Num país que ainda recentemente mostrou ser maioritariamente de esquerda, causa estranheza que o candidato da direita nas próximas eleições presidenciais tenha uma vantagem tão forte em relação aos candidatos de esquerda a ponto de poder ganhar as eleições na primeira volta. Não se pode atribuir tal facto a um tão mau desempenho do governo socialista que os cidadãos pretendam manifestar a sua frustração, votando massivamente no candidato da direita. Tão pouco se pode atribuir ao carisma, às qualidades excepcionais, à cultura política, ao passado nobre ou ao populismo de Cavaco Silva, pois este parece desprovido de qualquer deles. Não tem carisma nem é populista. Entre os portugueses cultos é talvez o mais ignorante; os governos de que foi primeiro-ministro são responsáveis pela crise em que nos encontramos (esbanjamento dos fundos estruturais, afundamento da educação e, em especial, da universidade pública, subordinação aos lobbies da construção civil, aumento do défice, recusa em enfrentar o imperativo da requalificação da nossa economia).
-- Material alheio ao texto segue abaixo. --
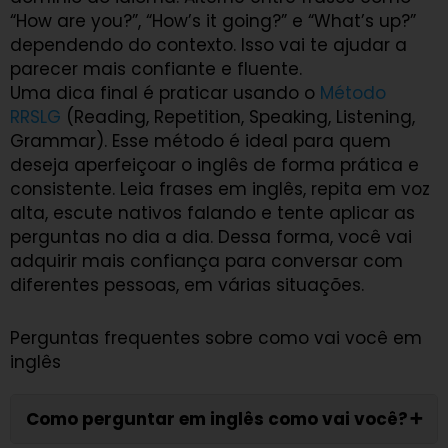
“How are you?”, “How’s it going?” e “What’s up?”
dependendo do contexto. Isso vai te ajudar a
parecer mais confiante e fluente.
Uma dica final é praticar usando o
Método
RRSLG
(Reading, Repetition, Speaking, Listening,
Grammar). Esse método é ideal para quem
deseja aperfeiçoar o inglês de forma prática e
consistente. Leia frases em inglês, repita em voz
alta, escute nativos falando e tente aplicar as
perguntas no dia a dia. Dessa forma, você vai
adquirir mais confiança para conversar com
diferentes pessoas, em várias situações.
Perguntas frequentes sobre como vai você em
inglês
Como perguntar em inglês como vai você?
➕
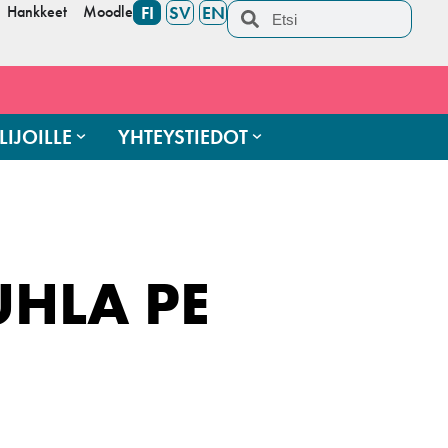
Hankkeet
Moodle
FI
SV
EN
LIJOILLE
YHTEYSTIEDOT
UHLA PE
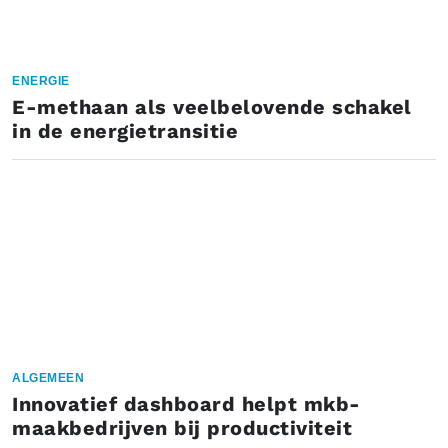
ENERGIE
E-methaan als veelbelovende schakel
in de energietransitie
ALGEMEEN
Innovatief dashboard helpt mkb-
maakbedrijven bij productiviteit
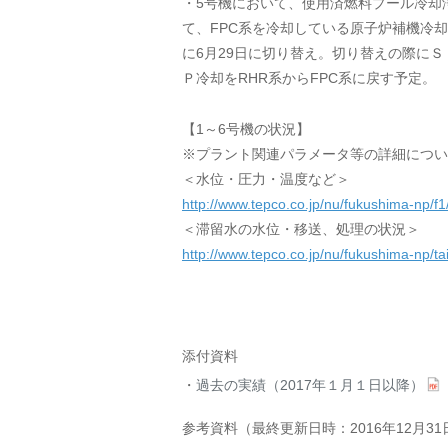
・5号機において、使用済燃料プール冷却
て、FPC系を冷却している原子炉補機冷却
に6月29日に切り替え。切り替えの際に
Ｐ冷却をRHR系からFPC系に戻す予定。
【1～6号機の状況】
※プラント関連パラメータ等の詳細につい
＜水位・圧力・温度など＞
http://www.tepco.co.jp/nu/fukushima-np/f1/
＜滞留水の水位・移送、処理の状況＞
http://www.tepco.co.jp/nu/fukushima-np/tai
添付資料
過去の実績（2017年１月１日以降）
参考資料（最終更新日時：2016年12月3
Não me restam dúvidas que a caminhada triunfal de Cavaco é menos mérito seu do que demérito da esquerda. Que a esquerda não tenha sido capaz de se congregar à volta de um só candidato é certamente grave. Mas é-o muito mais e quase grotesco que nem isso tenha sido possível no seio do partido socialista. A razão principal para tal dislate está, sem dúvida, no primeiro-ministro. Ou José Sócrates não pensou que os resultados das eleições seriam irrelevantes para o seu projecto de governo, ou admitiu mesmo que governaria melhor com um candidato de direita do que com um candidato de esquerda. Este é um erro grave ou um prenúncio grave. É um erro grave se não considerou o que eu chamaria o precedente Sampaio. Trata-se do entorse constitucional do Presidente ao dar instruções de governo a Santana Lopes. Foi um acto de desespero infeliz na expectativa de com ele confessar e corrigir o erro grave de lhe ter dado posse. Quaisquer que tenham sido as circunstâncias, o precedente está criado e Cavaco não deixará de recorrer a ele no momento oportuno. Mas a atitude de Sócrates pode ser um prenúncio grave: a de que o seu programa eleitoral continuará a ser descaracterizado, e como tal a governação será mais tranquila com um presidente de direita. As inqualificáveis afirmações do ministro das finanças – impensáveis na boca de qualquer outro ministro socialista europeu – sobre a insustentabilidade da segurança social são um sinal de que estamos menos perante um erro grave do que perante um prenúncio grave.
Perante isto, ao povo de esquerda só resta ter mais juízo que os políticos que o representam. E assim ocorrerá se transformar a divisão da esquerda numa oportunidade para votar por convicção. Sendo várias as esquerdas em presença, não há nenhuma razão para não votar em consciência. Dois candidatos (Soares e Alegre) representam a esquerda renovada. Louçã representa a esquerda nova. Jerónimo representa a esquerda que vê na renovação ou na novidade a rendição. Estas são a gama de opções dentro da esquerda. Resultado de um erro sem precedente, pode transformar-se numa oportunidade única: a oportunidade para votar por convicção. E votar em massa. O importante é que haja segunda volta para que finalmente os portugueses vejam claramente as escolhas que estão em causa. Caso contrário, os portugueses de esquerda terão desperdiçado a sua energia cívica: no afã de recuarem quem, de uma forma ou de outra, está a seu favor, terão aberto o caminho a quem estará contra si.